**Document section**.
This invention relates generally to gas turbine engine rotors and more particularly to the device for retaining the blades of a bladed rotor against axial movement on the rotor, sealing the gaps at the roots of the blades, dampening blade vibration and to the method of assembling the retaining device.
Turbine rotor assemblies having removable blades have been used in gas turbine engines and turbochargers to reduce cost and increase serviceability over one-piece rotors. The ability to replace worn or damaged blades rather than replacing the entire rotor has allowed the engineer to strive for greater efficiency by reducing the gap or space between the tip of the turbine blade and the surrounding shroud. However, during actual operation of the engine, thermal variation (expansion from heat and retraction from cooling) at start-up and running modes will vary the clearance and efficiency.
The current rotor assemblies consist of a forged rotor hub which is machined to accept a plurality of individual blades. The root portion of the blades are assembled on the hub to prevent centrifugal force from extracting the blade from the hub. A seal ring is attached to the hub to prevent the blades from moving axially out of the hub and to prevent the passage of working gases between the hub and the root portion of the blade. By blocking the space between the root portion of the blade and the hub, the seal causes all the working gas to pass through the working portion of the blade and increases the operating efficiency of the engine.
A large variety of structures and methods have been devised to attach the seal ring to the rotor. US-A-3,807,898 discloses a bladed rotor assembly which has a segmented sealing plate, a groove in the blades, a half-round groove in the plate segments, and a half-round groove which cooperates with the half-round groove in the segments. The blades are assembled in the rotor; the segments are inserted in the groove of the blade and a lock wire is circumferentially inserted into the two half-round grooves. The seal plate retains the blades in position and seals the flow of working gas from passing between the rotor and the blades. The segments overlap one another to prevent leakage past the segments. US-A-4,344,740 discloses a rotor assembly which consists of a plurality of attaching slots and lugs on the disk, a plurality of blades equal in number to the slots and a one-piece sideplate has lugs thereon. The sideplate is positioned on the rotor with the blades secured in the slots, and the lugs on the rotor and the lugs on the sideplate interleaved. The sideplate is forced against the rotor, the lugs are caused to elastically deform and the sideplate is rotated until the lugs on the sideplate are captured beneath the lugs on the rotor. An antirotation pin is used to prevent relative movement between the sideplate and the disc. Furthermore, US-A-4,523,890 discloses an end seal for a turbine blade base. The seal consists of a seal ring and a plurality of seal plate segments. The seal ring is positioned between the seal plate segments and the blade at one end, and between the seal plate segments and the turbine wheel at the other end. After installation of the seal ring each of the seal plate segments are conventionally installed.
The disadvantages of the above noted rotor assembly constructions are that they increase the manufacturing cost, are difficult to service, and reduce the dependability of the rotor assembly. For example, US-A-3,807,898 involves increased manufacturing and assembly costs by requiring two half-round grooves and two lock wires which must be fed into the two half-round grooves and bent radially inwardly to prevent the wire form passing too far into the groove. US-A-4,344,740 involves increased manufacturing and assembly costs by using a plurality of lugs on both the rotor and the sideplate. The lugs require machined tapers to mate with each other and the assembly technique requires special tooling such as heating facilities and a press. US-A-4,523,890 involves increased manufacturing and assembly costs due to the addition of a complex shaped seal ring and a complex machining configuration of the turbine wheel retainer area. The above patents describe expensive bladed rotor assembly employing complex machining and assembly techniques. The seal ring must be removed from the rotor to replace a single failed blade and then requires that the complex assembly technique be followed to reassembly.

**Stored data**.
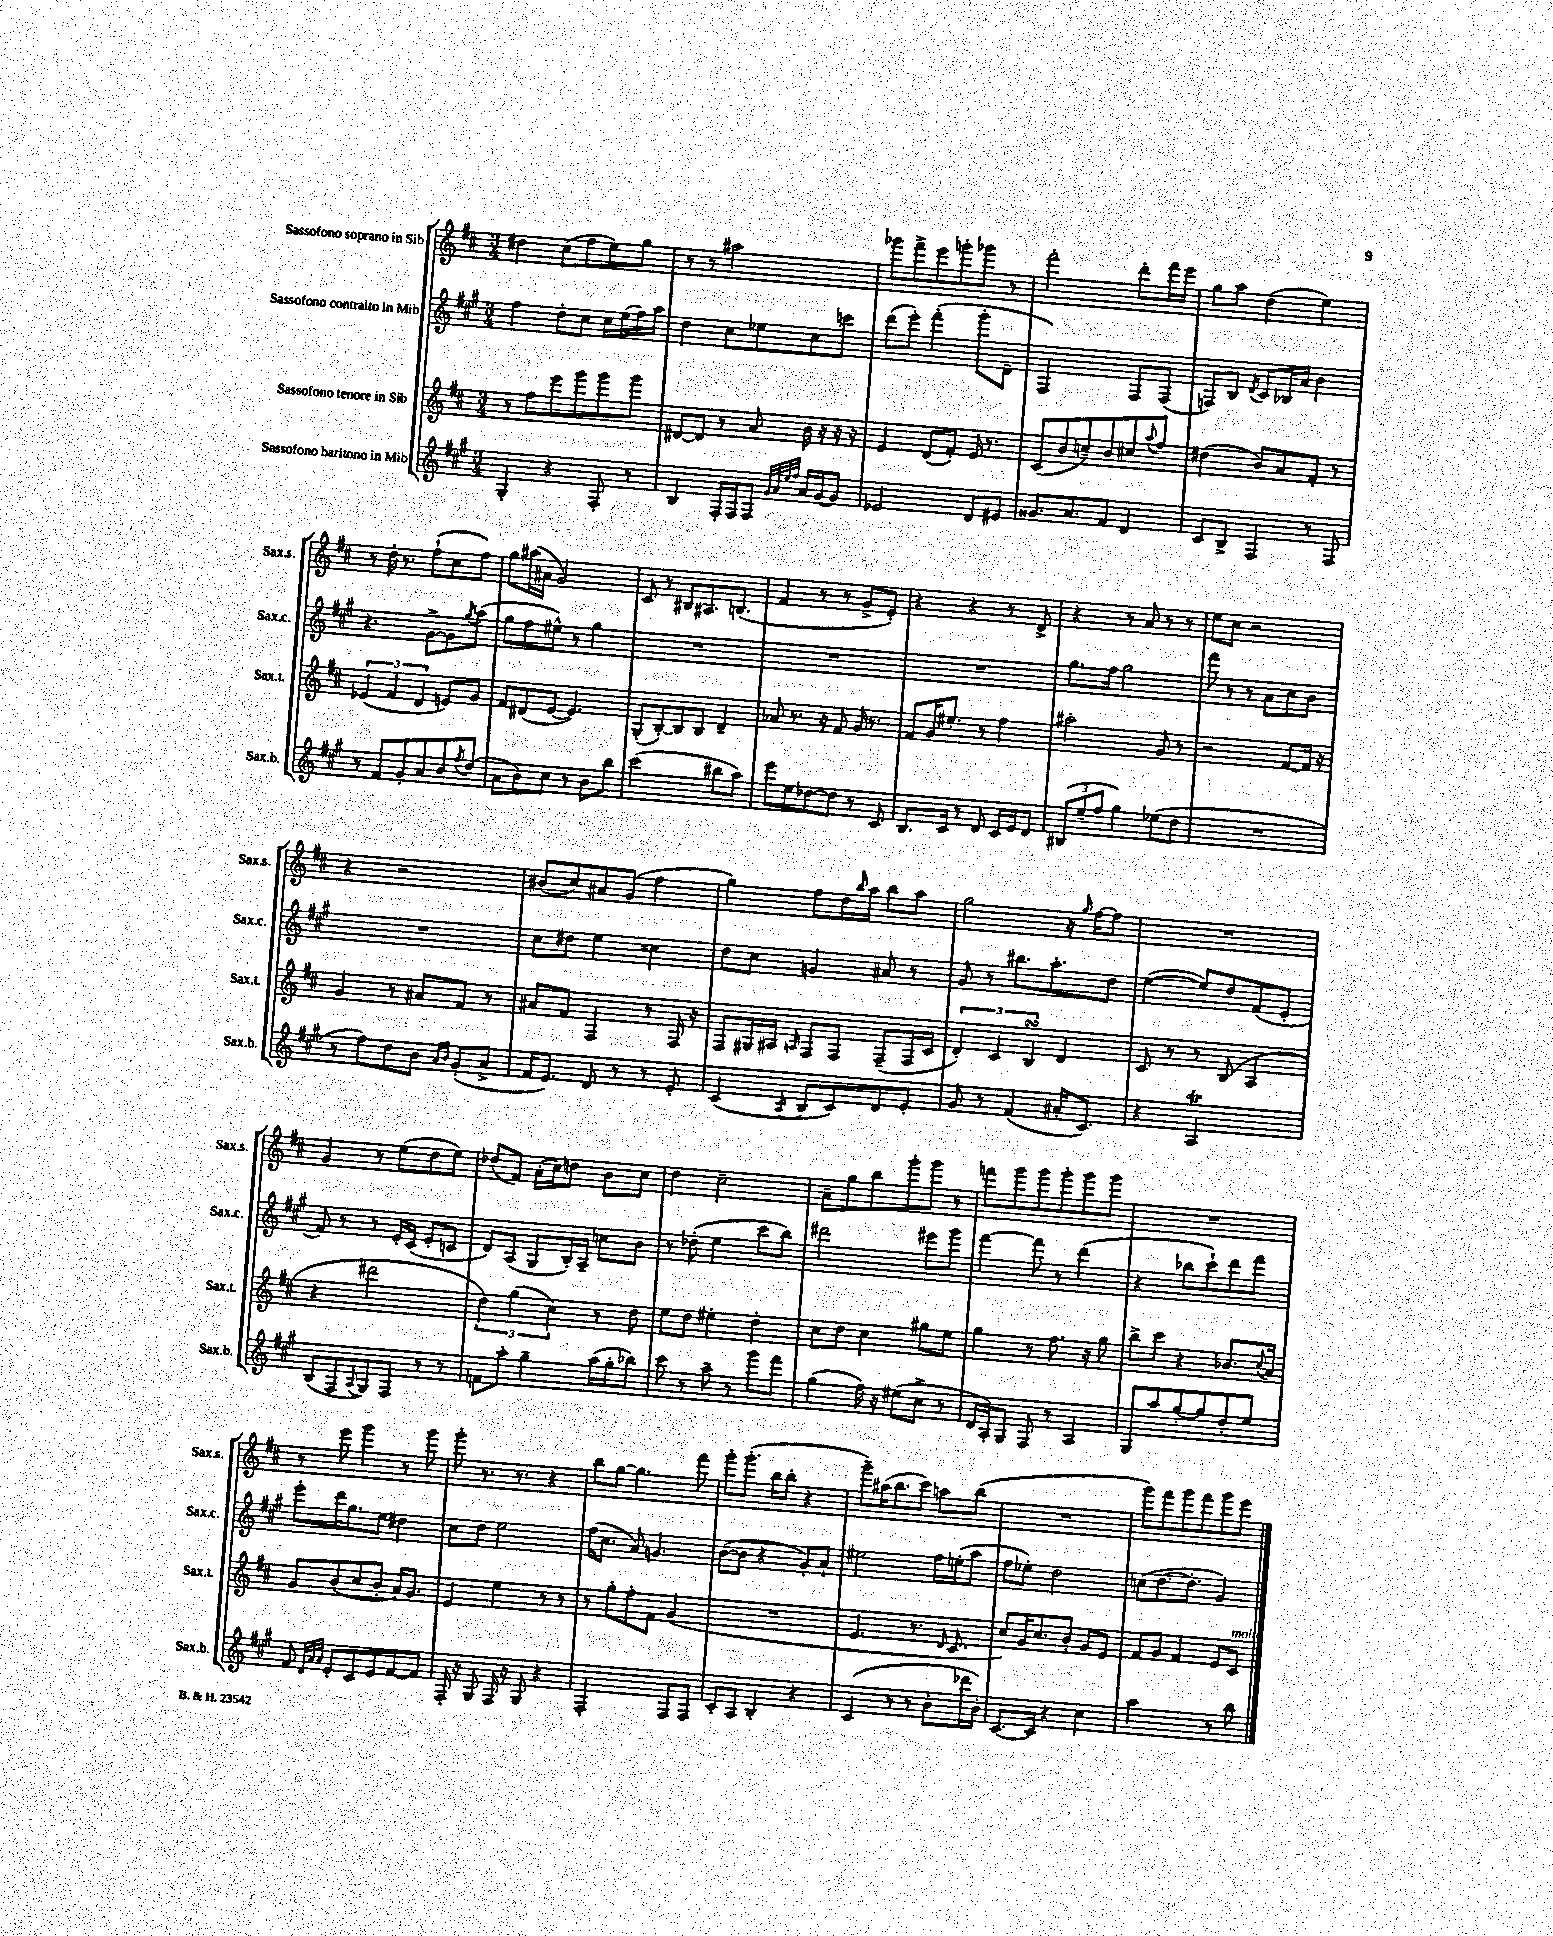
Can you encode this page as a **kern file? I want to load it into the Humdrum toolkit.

**Set tasks**.
A – Rewrite the passage on turbine rotor blade retention from "This invention relates" to "clearance and efficiency.", replacing "shroud" with "casing".
B – Write the next part of the passage on turbine rotor blade retention, starting after its final sentence.

**The results**.
A –
This invention relates generally to gas turbine engine rotors and more particularly to the device for retaining the blades of a bladed rotor against axial movement on the rotor, sealing the gaps at the roots of the blades, dampening blade vibration and to the method of assembling the retaining device.
Turbine rotor assemblies having removable blades have been used in gas turbine engines and turbochargers to reduce cost and increase serviceability over one-piece rotors. The ability to replace worn or damaged blades rather than replacing the entire rotor has allowed the engineer to strive for greater efficiency by reducing the gap or space between the tip of the turbine blade and the surrounding casing. However, during actual operation of the engine, thermal variation (expansion from heat and retraction from cooling) at start-up and running modes will vary the clearance and efficiency.

B –
In accordance with the invention, a bladed rotor assembly comprising a rotor having opposed faces, a rim and a plurality of circumferentially arrayed retention slots in the rim, the slots passing from one of the faces to the other of the faces and having radial retention means, a plurality of blades mounted on the rotor with each of the blades having a root portion received in a corresponding one of the slots, the root portion being shaped so that it engages the radial retention means to prevent movement of the blade radially outwards of the rotor; means on the rotor and on each of the plurality of blades for defining an annular T-slot at one of the faces; means defining an opening in the means on the rotor which forms a portion of the T-slot; seal means rotatably trapped in the T-slot and including ring segment means having first and second ends circumferentially spaced apart to define therebetween a space wide enough for the passage of a blade root portion, and a spacer positioned between the ends of the ring segment means, the arcuate length of the opening being at least equal to the length of the spacer, and the seal means being indexable to a position at which the spacer is out of alignment with the opening in the rotor; and means for preventing rotation between the seal means and the rotor; (as disclosed in GB-A-905582); is characterised in that the ring segment means comprises a single ring segment.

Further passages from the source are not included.